La ausencia de orientación es clamorosa respecto a las invitaciones a comidas con proveedores o con quienes pueda existir conflicto de intereses por las obligaciones del empleado público. La lógica vuelve a acudir en nuestra ayuda: deben ser «ocasionales», quedando fuera las «cenas de trabajo» o las que exigen viajar. Mis colegas brasileños prohíben a sus auditores estos agasajos de las entidades fiscalizadas y me lo explican con un juego de palabras: «No tanto por lo que se dice, sino por lo que pudiera decirse que se dice». Aun así, muchos códigos de comportamiento autorizan su celebración, siempre que puedan considerarse normales y razonables, atendiendo a las circunstancias.

En España, nada más común que «recibir» las obras públicas con una comida a cargo de la empresa constructora. El «acto de recepción» es una declaración formal y escrita en la que los funcionarios designados se responsabilizan de que el contratista ha cumplido con sus obligaciones. La cortesía y la práctica concluye la relación contractual en una comida.

Sin embargo, el celo suele extremarse en las autoridades con tareas de supervisión sobre el sector privado. Así, en el año 2001, el presidente del Bundesbank fue destituido temporalmente por aceptar la invitación de un banco privado para pasar, junto a su familia, cuatro noches en uno de los más costosos hoteles de Berlín y desde allí dar la bienvenida a la moneda única lanzada aquella Nochevieja.

Cada vez es más frecuente encontrar organismos que distribuyen al final del año obsequios entre su personal o en el entorno inmediato. Se justifica como política de comunicación interna y externa, velando por la imagen de la organización. A veces tienen el efecto de promocionar algún autor o tema local, y se establece una sutil rivalidad para sorprender con el detalle.

En otras ocasiones, la generosidad parece más orientada a agotar las partidas presupuestarias. Así, todas las Navidades, los medios de comunicación polemizan por los regalos institucionales del presidente de las Cortes valencianas a los 89 diputados autonómicos. El año pasado, regaló a los parlamentarios un monitor TFT de 17 pulgadas con sintonizador de televisión, valorado en unos 350 euros.
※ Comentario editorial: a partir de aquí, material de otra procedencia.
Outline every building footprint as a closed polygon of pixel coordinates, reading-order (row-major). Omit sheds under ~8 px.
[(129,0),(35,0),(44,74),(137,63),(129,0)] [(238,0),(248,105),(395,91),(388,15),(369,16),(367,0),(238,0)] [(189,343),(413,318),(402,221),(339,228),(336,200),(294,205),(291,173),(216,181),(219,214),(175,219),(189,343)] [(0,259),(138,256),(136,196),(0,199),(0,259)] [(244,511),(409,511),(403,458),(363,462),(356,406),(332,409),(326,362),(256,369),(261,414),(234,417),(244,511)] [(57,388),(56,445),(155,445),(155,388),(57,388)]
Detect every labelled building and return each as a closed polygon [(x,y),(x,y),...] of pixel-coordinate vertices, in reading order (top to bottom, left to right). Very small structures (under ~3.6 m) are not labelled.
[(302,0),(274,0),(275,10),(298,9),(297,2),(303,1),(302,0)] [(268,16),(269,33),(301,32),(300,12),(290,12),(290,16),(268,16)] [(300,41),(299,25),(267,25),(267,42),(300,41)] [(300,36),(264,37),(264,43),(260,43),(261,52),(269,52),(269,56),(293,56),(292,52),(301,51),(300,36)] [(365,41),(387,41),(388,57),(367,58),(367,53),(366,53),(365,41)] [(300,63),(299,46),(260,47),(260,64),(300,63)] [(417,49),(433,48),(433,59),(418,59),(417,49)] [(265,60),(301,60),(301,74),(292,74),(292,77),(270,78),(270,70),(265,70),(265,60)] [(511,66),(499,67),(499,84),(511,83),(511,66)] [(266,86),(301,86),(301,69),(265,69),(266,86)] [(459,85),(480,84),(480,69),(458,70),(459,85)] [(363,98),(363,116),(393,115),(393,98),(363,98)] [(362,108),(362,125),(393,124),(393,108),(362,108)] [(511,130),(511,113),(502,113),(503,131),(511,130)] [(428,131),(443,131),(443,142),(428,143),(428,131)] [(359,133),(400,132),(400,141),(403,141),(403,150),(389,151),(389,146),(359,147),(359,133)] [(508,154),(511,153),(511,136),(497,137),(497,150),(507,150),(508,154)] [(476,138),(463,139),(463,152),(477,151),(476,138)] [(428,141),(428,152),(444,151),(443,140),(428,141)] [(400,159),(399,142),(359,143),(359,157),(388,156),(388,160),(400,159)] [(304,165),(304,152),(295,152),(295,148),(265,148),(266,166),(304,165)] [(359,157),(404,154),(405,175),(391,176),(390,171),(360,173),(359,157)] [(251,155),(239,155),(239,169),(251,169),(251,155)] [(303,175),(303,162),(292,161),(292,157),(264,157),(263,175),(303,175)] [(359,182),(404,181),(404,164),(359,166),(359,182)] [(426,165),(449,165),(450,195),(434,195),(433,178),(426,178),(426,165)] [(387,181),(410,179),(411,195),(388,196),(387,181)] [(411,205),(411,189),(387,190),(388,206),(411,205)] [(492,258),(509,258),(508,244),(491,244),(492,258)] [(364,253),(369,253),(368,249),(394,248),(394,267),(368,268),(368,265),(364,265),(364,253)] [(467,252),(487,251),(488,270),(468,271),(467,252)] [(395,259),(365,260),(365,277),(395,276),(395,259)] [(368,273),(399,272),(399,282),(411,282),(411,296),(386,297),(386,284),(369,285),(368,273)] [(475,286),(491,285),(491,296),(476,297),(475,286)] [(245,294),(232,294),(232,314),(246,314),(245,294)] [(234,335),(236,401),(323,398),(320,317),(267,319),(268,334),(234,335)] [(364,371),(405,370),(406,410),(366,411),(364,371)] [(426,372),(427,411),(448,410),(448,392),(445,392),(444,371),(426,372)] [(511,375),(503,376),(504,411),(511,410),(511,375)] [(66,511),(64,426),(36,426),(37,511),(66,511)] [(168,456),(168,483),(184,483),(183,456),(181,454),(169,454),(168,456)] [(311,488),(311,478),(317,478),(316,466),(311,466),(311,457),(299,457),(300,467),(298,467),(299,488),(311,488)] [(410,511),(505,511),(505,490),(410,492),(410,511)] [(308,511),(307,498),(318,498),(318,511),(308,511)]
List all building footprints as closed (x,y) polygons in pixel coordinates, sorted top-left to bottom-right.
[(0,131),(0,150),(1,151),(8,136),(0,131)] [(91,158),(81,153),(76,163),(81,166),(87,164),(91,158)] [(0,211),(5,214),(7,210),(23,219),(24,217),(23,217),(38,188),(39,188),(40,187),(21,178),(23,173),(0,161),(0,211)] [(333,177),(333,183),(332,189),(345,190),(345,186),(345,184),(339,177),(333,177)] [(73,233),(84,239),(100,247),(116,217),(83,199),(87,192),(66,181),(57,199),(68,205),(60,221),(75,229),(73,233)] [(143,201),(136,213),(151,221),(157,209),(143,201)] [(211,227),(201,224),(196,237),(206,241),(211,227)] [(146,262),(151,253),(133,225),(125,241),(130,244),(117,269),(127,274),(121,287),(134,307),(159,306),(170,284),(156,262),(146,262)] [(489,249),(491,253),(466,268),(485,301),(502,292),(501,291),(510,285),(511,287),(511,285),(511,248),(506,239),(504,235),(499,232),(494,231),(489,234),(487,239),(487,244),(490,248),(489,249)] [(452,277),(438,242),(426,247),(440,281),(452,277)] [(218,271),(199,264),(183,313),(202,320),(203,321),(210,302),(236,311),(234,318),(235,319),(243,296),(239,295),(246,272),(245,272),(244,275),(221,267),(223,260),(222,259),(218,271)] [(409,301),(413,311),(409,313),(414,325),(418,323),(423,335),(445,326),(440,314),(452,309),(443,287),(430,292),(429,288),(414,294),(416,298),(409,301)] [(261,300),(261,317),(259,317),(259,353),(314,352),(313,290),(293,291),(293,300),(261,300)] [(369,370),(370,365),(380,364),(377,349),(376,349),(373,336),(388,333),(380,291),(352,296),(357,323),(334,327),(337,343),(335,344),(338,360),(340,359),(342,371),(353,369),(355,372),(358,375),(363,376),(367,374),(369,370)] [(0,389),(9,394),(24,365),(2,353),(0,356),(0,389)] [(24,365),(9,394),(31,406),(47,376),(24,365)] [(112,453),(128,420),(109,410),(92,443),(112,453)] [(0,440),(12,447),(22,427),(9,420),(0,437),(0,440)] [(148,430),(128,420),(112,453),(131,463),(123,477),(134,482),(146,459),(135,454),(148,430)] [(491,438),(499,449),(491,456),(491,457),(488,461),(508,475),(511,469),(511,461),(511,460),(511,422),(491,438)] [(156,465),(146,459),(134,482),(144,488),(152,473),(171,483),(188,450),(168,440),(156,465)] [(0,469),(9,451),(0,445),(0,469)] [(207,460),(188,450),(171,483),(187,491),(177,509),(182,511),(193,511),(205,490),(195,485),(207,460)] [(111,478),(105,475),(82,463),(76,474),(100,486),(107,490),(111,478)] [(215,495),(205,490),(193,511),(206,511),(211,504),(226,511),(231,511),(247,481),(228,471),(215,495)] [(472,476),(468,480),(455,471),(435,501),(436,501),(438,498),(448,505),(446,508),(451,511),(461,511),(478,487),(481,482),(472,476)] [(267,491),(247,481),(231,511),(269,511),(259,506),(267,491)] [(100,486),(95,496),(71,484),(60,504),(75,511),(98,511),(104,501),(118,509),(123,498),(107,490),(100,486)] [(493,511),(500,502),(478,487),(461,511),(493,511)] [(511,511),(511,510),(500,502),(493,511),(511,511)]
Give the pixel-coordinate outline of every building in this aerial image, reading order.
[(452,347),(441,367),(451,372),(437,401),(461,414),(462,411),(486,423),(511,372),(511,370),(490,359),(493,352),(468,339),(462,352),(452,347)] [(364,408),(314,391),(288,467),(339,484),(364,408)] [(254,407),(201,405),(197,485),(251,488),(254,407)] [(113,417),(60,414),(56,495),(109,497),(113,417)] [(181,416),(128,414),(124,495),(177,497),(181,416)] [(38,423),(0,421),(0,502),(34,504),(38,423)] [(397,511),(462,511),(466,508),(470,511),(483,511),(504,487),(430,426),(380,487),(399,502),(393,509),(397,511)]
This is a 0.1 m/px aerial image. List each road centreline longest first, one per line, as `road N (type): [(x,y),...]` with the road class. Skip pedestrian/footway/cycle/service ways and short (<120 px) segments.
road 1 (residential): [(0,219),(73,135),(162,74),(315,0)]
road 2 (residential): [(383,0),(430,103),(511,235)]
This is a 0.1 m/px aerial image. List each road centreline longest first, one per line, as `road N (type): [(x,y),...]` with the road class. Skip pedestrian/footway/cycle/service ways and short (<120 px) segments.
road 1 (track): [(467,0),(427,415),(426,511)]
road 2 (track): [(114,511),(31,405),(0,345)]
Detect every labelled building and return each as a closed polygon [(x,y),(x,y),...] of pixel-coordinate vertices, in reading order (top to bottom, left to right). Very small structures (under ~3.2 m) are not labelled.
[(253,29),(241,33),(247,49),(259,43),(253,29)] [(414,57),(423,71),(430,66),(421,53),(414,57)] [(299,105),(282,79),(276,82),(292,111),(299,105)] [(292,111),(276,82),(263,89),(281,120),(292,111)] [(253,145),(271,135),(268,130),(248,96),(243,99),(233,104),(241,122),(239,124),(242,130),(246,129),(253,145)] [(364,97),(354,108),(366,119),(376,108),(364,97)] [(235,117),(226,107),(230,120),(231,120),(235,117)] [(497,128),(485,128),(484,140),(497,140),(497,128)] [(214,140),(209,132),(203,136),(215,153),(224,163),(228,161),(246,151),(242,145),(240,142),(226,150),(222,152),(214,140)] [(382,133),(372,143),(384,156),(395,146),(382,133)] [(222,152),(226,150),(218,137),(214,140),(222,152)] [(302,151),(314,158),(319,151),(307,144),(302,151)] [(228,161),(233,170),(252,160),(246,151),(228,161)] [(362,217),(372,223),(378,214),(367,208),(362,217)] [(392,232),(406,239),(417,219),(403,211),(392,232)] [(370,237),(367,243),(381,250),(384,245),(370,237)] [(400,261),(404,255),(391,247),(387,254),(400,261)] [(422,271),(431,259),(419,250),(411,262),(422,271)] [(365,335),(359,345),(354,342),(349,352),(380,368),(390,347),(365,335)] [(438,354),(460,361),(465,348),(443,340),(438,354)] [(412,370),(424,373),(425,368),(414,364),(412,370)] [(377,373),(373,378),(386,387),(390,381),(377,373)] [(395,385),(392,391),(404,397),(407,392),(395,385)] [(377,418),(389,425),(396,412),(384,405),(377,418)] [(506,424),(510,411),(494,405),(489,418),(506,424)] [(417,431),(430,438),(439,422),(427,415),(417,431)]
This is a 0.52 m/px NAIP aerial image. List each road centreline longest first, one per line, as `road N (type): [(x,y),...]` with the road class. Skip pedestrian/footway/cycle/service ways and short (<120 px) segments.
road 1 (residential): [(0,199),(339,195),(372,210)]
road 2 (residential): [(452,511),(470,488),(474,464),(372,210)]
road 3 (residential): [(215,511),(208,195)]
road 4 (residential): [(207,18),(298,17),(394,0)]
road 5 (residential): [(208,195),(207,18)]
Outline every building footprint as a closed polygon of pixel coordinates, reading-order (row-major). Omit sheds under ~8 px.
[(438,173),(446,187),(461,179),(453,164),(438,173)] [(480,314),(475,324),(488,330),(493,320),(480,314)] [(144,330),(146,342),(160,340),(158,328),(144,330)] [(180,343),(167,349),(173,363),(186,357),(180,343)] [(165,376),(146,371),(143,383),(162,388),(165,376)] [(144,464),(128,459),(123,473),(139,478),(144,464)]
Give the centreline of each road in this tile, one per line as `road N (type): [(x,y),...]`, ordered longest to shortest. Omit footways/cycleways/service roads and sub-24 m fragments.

Este año, ha decidido obsequiar a sus señorías con una PDA, valorada en 300 euros.

El Congreso, por tercer año consecutivo, contrata para regalar a diputados, periodistas y su propio personal unas 1700 cestas -aunque son denominadas «obsequios de Navidad»- por 160.000 euros, eso sí: tras el preceptivo concurso público, como puede verse en el BOE de 25 octubre 2006, pág. 11647.

En fin, como en la administración de los venenos, el equilibrio es una cuestión de dosis y debemos movernos dentro de las limitaciones humanamente aceptables. Aunque no faltará quien opine que si el comportamiento del funcionario es justo, entonces el regalo es injusto. Y si el regalo fuera justo, el favor sería un privilegio injusto.

Antonio Arias Rodríguez es síndico de Cuentas del Principado de Asturias.